§ **Requirement**
Convert the text of every record below into a JSON list of strings, one string per line and no strings for blank lines. Leave the pictures out of the list.

§ **Data under study**
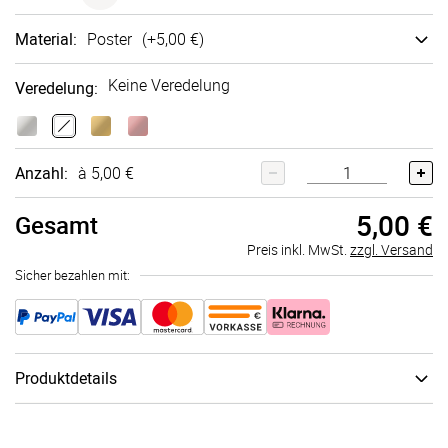
Material
:
Poster
(+
5,00 €
)
Keine Veredelung
Veredelung
:
Anzahl:
à 5,00 €
5,00 €
Gesamt
Preis inkl. MwSt.
zzgl. Versand
Sicher bezahlen mit:
Produktdetails
Je nach Einrichtungsstil und gewünschtem Look stehen Dir
verschiedene Wandbildarten zur Auswahl: eine hochwertige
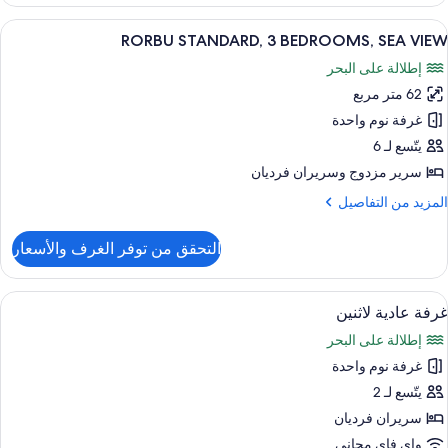
RORB
PREMIU
ستعراض
ستائر تعتيم ومكواة/لوح كي وبديكورات فري
11
RORBU STANDARD, 3 BEDROOMS, SEA VIEW
ميع
BEDROOMS
إطلالة على البحر
SE
ور
VIE
62 متر مربع
RORB
STANDARD
غرفة نوم واحدة
يتّسع لـ 6
BEDROOMS
سرير مزدوج‫‬ وسريران فرديان
SE
لمزيد
المزيد من التفاصيل
VIE
ن
لتفاصيل
التحقق من توفر الغرف والأسعار
ن
RORB
STANDARD
ستعراض
ستائر تعتيم ومكواة/لوح كي وبديكورات فري
1
غرفة عادية لاثنين
ميع
BEDROOMS
إطلالة على البحر
SE
ور
VIE
غرفة نوم واحدة
رفة
ادية
يتّسع لـ 2
اثنين
سريران فرديان
واي فاي مجاني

§ **Answer to the problem**
[
  "Material",
  ":",
  "Poster",
  "(+",
  "5,00 €",
  ")",
  "Keine Veredelung",
  "Veredelung",
  ":",
  "Anzahl:",
  "à 5,00 €",
  "5,00 €",
  "Gesamt",
  "Preis inkl. MwSt.",
  "zzgl. Versand",
  "Sicher bezahlen mit:",
  "Produktdetails",
  "Je nach Einrichtungsstil und gewünschtem Look stehen Dir",
  "verschiedene Wandbildarten zur Auswahl: eine hochwertige",
  "RORB",
  "PREMIU",
  "ستعراض",
  "ستائر تعتيم ومكواة/لوح كي وبديكورات فري",
  "11",
  "RORBU STANDARD, 3 BEDROOMS, SEA VIEW",
  "ميع",
  "BEDROOMS",
  "إطلالة على البحر",
  "SE",
  "ور",
  "VIE",
  "62 متر مربع",
  "RORB",
  "STANDARD",
  "غرفة نوم واحدة",
  "يتّسع لـ 6",
  "BEDROOMS",
  "سرير مزدوج‫‬ وسريران فرديان",
  "SE",
  "لمزيد",
  "المزيد من التفاصيل",
  "VIE",
  "ن",
  "لتفاصيل",
  "التحقق من توفر الغرف والأسعار",
  "ن",
  "RORB",
  "STANDARD",
  "ستعراض",
  "ستائر تعتيم ومكواة/لوح كي وبديكورات فري",
  "1",
  "غرفة عادية لاثنين",
  "ميع",
  "BEDROOMS",
  "إطلالة على البحر",
  "SE",
  "ور",
  "VIE",
  "غرفة نوم واحدة",
  "رفة",
  "ادية",
  "يتّسع لـ 2",
  "اثنين",
  "سريران فرديان",
  "واي فاي مجاني"
]